Вспомнилось, как в шестидесятых годах на помойку выносились изукрашенные вязью кропотливой резьбы старинные комоды красного дерева, дубовые стулья, обитые бычьей кожей, — якобы громоздкий, вычурный хлам.
И в квартирах-сотах утверждались шкафчики-столики из прессованных опилок, пластиковые торшеры, раскладные диванчики… Банальный же хлопок заменялся восхитительно модным нейлоном.
Нечто подобное сейчас происходило и с литературой.
Хотя с другой стороны, одна крайность затмевала иную. Прежние советские прозаики времен ожиревшего застоя порой являли чудо слова, но общий куцый смысл их сочинений ни о чем, лишенный остроты и правды, с зашифрованными фигами, подлежащими дотошной разгадке, обратил интеллектуальные усилия тысяч словесников в груды макулатуры.
Но они — собратья Крохина — все-таки отличали прозу от словосочетаний, они чувствовали пошлость литературщины, а бойкая графоманствующая публика, пришедшая на смену им — выдохшимся в конструировании фиг, живо оседлала конька расхожего криминала и пустила его в галоп, высекая кондовыми копытами бумагомарательные драмы, где путались курки и спусковые крючки, резидентуры и агентуры, оперы и следователи…
Книжки как сосиски.
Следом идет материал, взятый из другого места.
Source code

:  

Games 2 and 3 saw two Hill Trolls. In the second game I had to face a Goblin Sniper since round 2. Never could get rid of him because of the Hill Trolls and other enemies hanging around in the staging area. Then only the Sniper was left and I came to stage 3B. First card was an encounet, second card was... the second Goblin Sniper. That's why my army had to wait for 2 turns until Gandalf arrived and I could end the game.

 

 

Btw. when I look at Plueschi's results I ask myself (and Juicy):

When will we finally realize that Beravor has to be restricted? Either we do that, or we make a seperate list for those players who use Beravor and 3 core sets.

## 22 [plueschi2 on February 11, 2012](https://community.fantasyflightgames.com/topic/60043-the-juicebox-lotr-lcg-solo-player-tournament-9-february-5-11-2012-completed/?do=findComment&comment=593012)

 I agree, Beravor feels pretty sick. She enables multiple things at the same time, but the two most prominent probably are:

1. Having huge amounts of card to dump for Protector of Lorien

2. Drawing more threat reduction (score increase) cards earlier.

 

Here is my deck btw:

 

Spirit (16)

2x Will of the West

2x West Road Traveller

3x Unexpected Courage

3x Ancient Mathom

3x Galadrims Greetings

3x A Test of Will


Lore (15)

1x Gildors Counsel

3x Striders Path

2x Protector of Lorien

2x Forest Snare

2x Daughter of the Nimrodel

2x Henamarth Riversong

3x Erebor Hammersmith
Съел — и забыл.
Он всегда полагал, что писатель соединяет в себе одновременно композитора, автора песни и певца. Бывает, что «напевность» — музыка стиха или прозы — великолепна, но мысли — ни на грош. Бывает — есть великолепная мысль, но музыки и исполнительского мастерства, то есть «языка», — никакого. Ну и возможны иные вариации. В приложении к современности — нет ни того, ни сего, ни этого.
Впрочем, по дороге к Геннадию он купил книжку. Автором являлся его знакомый поэт, с кем он не виделся уже лет шесть.
Поэт, судя по всему, решил податься в прозаики.
Крохин вытащил из кармана пальто книгу. Раскрыл — опять-таки — наугад.
«…он встал на неутомимый эскалатор, поехал наверх. Было что-то утешительное в этом медленном подъеме из-под земли на свет божий. Навстречу спускались в мраморную преисподнюю грустные люди, словно предчувствуя, что когда-нибудь придется проделать это уже по-настоящему, раз и навсегда. Для кого-нибудь из них, может статься, данный спуск и в самом деле был последней, генеральной репетицией.
Он скользил по молчаливым, сосредоточенным лицам, сознавая, что видит их в последний раз. Сколько же лиц человеческих перевидела земля за все эти пролетевшие века и тысячелетия. Где они теперь, в каких неведомых далях и пространствах?»
А вот еще:
«Так бывает солнечным августовским днем, когда встрепенется от внезапного порыва ветра березовая роща и густо посыплется с ослабевших веток невесомая листва. И долго еще успокаивается это сухое шуршание, несколько упрямых листков пытаются зацепиться за соседние ветви, прежде чем упасть на землю, но безуспешно. Роща по-летнему жива, нет в ней покуда явных прорех и просветов, но человек уже замер с дрогнувшим сердцем — как быстро летит время, вот и осень, а там зима, зима…»
Ого! Оказывается, за тяжким заслоном всякого рода новомодной жути таились, слабенько пробиваясь наружу, как ростки сквозь асфальт, живые побеги настоящей литературы — неподвластные коммерческой косе. В невзрачных обложечках, с хилыми тиражами… А иногда и маскировалась в этой жути, идя на компромисс формальной мимикрии.
Он положил папку обратно, поверх хранившейся в ящике портативной пишущей машинки.
Подумал рассеянно, глядя на смерзшиеся в пыльной заскорузлой ваксе литерные молоточки: «Из этих буковок, как из атомов, составляются миры».
Нет, ему уже никакого мира не составить! Спекся!